[Collected data]
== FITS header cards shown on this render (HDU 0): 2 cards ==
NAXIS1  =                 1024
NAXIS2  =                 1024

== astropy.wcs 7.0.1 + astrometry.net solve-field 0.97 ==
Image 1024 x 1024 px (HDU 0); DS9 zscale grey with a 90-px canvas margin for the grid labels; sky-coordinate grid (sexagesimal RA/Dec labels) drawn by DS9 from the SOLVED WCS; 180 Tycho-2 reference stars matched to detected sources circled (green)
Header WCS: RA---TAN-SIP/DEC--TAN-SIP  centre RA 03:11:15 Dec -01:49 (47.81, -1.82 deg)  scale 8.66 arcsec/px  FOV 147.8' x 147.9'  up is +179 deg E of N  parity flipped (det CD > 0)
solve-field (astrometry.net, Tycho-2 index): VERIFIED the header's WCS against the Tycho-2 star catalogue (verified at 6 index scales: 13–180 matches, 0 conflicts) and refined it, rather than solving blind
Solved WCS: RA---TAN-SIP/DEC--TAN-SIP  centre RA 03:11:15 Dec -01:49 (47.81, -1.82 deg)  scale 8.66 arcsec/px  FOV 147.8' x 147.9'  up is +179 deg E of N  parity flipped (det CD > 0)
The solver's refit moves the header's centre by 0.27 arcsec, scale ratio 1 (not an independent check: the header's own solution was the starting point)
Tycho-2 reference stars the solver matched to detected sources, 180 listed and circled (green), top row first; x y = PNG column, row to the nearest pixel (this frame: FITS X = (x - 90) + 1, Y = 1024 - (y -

= Exercise directions =
Output every one of these lines as a Markdown table with two columns, Row and Line, numbering the rows in order and omitting blank lines.

= Final answer =
| Row | Line |
|---|---|
| 1 | == FITS header cards shown on this render (HDU 0): 2 cards == |
| 2 | NAXIS1  =                 1024 |
| 3 | NAXIS2  =                 1024 |
| 4 | == astropy.wcs 7.0.1 + astrometry.net solve-field 0.97 == |
| 5 | Image 1024 x 1024 px (HDU 0); DS9 zscale grey with a 90-px canvas margin for the grid labels; sky-coordinate grid (sexagesimal RA/Dec labels) drawn by DS9 from the SOLVED WCS; 180 Tycho-2 reference stars matched to detected sources circled (green) |
| 6 | Header WCS: RA---TAN-SIP/DEC--TAN-SIP  centre RA 03:11:15 Dec -01:49 (47.81, -1.82 deg)  scale 8.66 arcsec/px  FOV 147.8' x 147.9'  up is +179 deg E of N  parity flipped (det CD > 0) |
| 7 | solve-field (astrometry.net, Tycho-2 index): VERIFIED the header's WCS against the Tycho-2 star catalogue (verified at 6 index scales: 13–180 matches, 0 conflicts) and refined it, rather than solving blind |
| 8 | Solved WCS: RA---TAN-SIP/DEC--TAN-SIP  centre RA 03:11:15 Dec -01:49 (47.81, -1.82 deg)  scale 8.66 arcsec/px  FOV 147.8' x 147.9'  up is +179 deg E of N  parity flipped (det CD > 0) |
| 9 | The solver's refit moves the header's centre by 0.27 arcsec, scale ratio 1 (not an independent check: the header's own solution was the starting point) |
| 10 | Tycho-2 reference stars the solver matched to detected sources, 180 listed and circled (green), top row first; x y = PNG column, row to the nearest pixel (this frame: FITS X = (x - 90) + 1, Y = 1024 - (y - |